_TEXT_:
==============================

Tuesday, February 24, 2009

Identifying and Measuring Social Media Behaviors - Part 1

One of my students just linked to Rick Liebling’s “Periodic Table of the Social Media Elements” post on our class blog. Thanks, Scott! That adds another perspective to Overdrive Marketing’s Social Media Map, Brian Solis's Conversation Tools, about which I've written before, and Robert Scoble’s Social Media Starfish, which I use in the social media course. They’re all useful to those of us trying to keep track of the social media landscape.

Look up periodic table in Wikipedia if you need to—I did. However, I was especially interested in the list of social media behaviors:

Sh = Share
Mt = Monitor
Fr = Friend
Cv = Converse
Cu = Customize
Li = Listen
En = Engage
Di = Dialogue

I tried to do the same thing recently with both a premise and a context in mind. The rather simple-minded premise is that marketers are using social media in order to get people to do something, either in the social medium itself or by driving them to the business’s website. I say that having seen the many studies that show that marketers believe they are using social media for branding purposes. I don’t deny the usefulness of social media in branding. However, the context is one in which there are multiple types of marketing/branding effort--both online and offline, both Web 1.0 and Web 2.0 efforts.

Again, a simple-minded argument. Corporate (or non-profit) social media programs should be measured only in terms of behaviors that can be directly traced to the program. Using marketing research to try to tease out the effects of online/offline, 1.0/2.0 may be necessary from time to time at the corporate marketing level, but it makes no sense try to measure the branding effects of single social media efforts. It costs too much and by the time results become available the world has moved on.

That perspective makes it possible to separate behaviors that take place in the social ecosphere from those that take place after the person has reached the website. This is my list, similar to Rick Liebling’s, but not quite the same:

Behaviors in the social ecosphere:
Number of visits, impressions (eyeball measures)
Friends, fans, favs (followers of all kinds)
Install apps (widgets, etc.) offered
Click through to website
Comment/co-create
Attention/engagement
Pages: how much time spent, “heat maps” for content, etc.
Video: watched, partly/completely
Share content
Promote content (Digg, Reddit, etc.)
Number of incoming links

Behaviors on the website
Number of referrals from social media sites
Register for site services
Download—white papers, videos, podcasts, etc.
Rate products
Other content cocreation (photos, videos, written content, etc.)

All the behaviors on the website have the usual metrics problem of multiple visits and the necessity for behavioral tracking to determine, for each conversion, whether the initial referral was from a social media site. That takes some effort, but it’s actually much easier than it was in the world of mass media.

And that’s where I was going with all of this. I’ve been trying to organize the complexity of social media metrics into some sort of coherent framework for my students. I’ll share that effort with you tomorrow.

==============================

_LISTED RECORDS_:
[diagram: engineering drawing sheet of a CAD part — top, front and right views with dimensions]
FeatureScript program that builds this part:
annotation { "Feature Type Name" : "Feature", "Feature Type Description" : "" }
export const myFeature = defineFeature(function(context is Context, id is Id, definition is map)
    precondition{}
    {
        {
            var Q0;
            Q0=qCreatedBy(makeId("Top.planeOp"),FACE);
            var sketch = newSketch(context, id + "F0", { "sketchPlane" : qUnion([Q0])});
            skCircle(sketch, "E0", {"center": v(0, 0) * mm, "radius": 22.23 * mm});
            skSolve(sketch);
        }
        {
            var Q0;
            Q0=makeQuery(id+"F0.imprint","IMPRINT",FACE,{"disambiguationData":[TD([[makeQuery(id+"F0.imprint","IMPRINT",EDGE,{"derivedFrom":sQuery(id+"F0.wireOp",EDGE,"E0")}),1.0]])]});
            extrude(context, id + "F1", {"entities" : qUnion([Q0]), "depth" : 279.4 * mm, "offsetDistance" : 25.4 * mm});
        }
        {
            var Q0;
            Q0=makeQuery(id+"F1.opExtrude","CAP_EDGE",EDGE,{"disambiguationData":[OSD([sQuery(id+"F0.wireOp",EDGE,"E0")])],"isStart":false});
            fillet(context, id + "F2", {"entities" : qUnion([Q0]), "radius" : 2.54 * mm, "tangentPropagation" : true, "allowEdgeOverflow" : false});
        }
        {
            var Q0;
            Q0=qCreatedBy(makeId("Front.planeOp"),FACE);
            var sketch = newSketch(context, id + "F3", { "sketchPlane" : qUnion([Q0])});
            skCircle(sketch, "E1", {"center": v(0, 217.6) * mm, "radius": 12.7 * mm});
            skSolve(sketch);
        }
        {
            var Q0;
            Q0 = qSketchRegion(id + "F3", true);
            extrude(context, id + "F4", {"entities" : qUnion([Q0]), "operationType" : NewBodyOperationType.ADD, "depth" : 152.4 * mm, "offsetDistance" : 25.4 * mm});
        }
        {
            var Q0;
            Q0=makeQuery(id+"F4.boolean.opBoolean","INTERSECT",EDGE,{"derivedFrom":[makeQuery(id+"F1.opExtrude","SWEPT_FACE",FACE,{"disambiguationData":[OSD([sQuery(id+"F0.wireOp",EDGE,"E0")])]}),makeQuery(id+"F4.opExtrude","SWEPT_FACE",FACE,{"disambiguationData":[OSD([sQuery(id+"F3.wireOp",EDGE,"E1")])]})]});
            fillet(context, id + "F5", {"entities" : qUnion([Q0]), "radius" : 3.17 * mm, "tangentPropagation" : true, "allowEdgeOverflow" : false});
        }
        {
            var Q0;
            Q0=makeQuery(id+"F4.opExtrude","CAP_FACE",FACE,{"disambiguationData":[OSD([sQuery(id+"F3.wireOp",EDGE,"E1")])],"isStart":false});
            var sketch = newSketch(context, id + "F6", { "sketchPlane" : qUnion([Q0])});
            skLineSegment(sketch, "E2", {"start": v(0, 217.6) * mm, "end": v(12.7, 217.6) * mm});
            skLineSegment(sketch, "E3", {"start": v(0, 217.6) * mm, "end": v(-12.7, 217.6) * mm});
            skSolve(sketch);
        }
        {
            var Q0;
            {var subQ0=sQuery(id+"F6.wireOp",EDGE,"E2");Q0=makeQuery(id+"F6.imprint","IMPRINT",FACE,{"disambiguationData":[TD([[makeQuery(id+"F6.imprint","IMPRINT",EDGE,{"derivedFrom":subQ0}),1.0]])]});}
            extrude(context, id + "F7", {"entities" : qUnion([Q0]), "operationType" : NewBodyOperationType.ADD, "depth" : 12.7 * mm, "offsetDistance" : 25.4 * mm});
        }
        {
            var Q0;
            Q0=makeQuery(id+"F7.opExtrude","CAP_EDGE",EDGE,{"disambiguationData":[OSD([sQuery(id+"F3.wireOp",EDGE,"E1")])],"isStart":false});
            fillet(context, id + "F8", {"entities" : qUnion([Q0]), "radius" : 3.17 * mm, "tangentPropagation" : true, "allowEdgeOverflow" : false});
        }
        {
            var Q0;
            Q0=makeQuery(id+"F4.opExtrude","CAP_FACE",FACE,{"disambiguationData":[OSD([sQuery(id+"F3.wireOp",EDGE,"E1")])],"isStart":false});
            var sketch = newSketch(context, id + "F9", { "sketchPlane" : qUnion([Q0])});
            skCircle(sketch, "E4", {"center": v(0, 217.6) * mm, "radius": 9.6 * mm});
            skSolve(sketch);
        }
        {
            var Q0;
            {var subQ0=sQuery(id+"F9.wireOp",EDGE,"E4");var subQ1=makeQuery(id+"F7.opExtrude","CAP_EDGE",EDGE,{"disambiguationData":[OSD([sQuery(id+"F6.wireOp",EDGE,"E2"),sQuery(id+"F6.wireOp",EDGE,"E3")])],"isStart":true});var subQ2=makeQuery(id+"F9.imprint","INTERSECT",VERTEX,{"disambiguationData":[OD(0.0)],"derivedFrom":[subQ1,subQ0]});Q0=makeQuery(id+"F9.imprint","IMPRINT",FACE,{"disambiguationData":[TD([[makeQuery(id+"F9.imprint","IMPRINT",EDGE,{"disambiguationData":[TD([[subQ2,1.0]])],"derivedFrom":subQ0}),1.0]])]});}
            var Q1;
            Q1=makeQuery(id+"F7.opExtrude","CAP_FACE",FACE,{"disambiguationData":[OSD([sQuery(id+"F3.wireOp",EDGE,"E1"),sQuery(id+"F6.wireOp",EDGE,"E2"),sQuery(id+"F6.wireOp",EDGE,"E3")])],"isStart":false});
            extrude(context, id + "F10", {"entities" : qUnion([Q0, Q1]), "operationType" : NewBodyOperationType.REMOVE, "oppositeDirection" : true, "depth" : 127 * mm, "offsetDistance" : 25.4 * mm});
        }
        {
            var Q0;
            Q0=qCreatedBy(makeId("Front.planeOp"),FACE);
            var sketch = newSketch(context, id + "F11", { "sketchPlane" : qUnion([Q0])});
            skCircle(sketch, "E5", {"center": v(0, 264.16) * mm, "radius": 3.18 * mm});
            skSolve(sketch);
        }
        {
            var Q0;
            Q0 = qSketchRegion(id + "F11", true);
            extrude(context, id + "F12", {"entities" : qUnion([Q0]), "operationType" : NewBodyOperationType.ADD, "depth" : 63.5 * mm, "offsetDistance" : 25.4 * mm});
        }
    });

==============================

_WHAT THE EXERCISE ASKS_: Please reproduce the part of the blog post above between "Video: watched, partly/completely" and "of mass media.", inclusive.

_PROBLEM SOLUTION_:
Video: watched, partly/completely
Share content
Promote content (Digg, Reddit, etc.)
Number of incoming links

Behaviors on the website
Number of referrals from social media sites
Register for site services
Download—white papers, videos, podcasts, etc.
Rate products
Other content cocreation (photos, videos, written content, etc.)

All the behaviors on the website have the usual metrics problem of multiple visits and the necessity for behavioral tracking to determine, for each conversion, whether the initial referral was from a social media site. That takes some effort, but it’s actually much easier than it was in the world of mass media.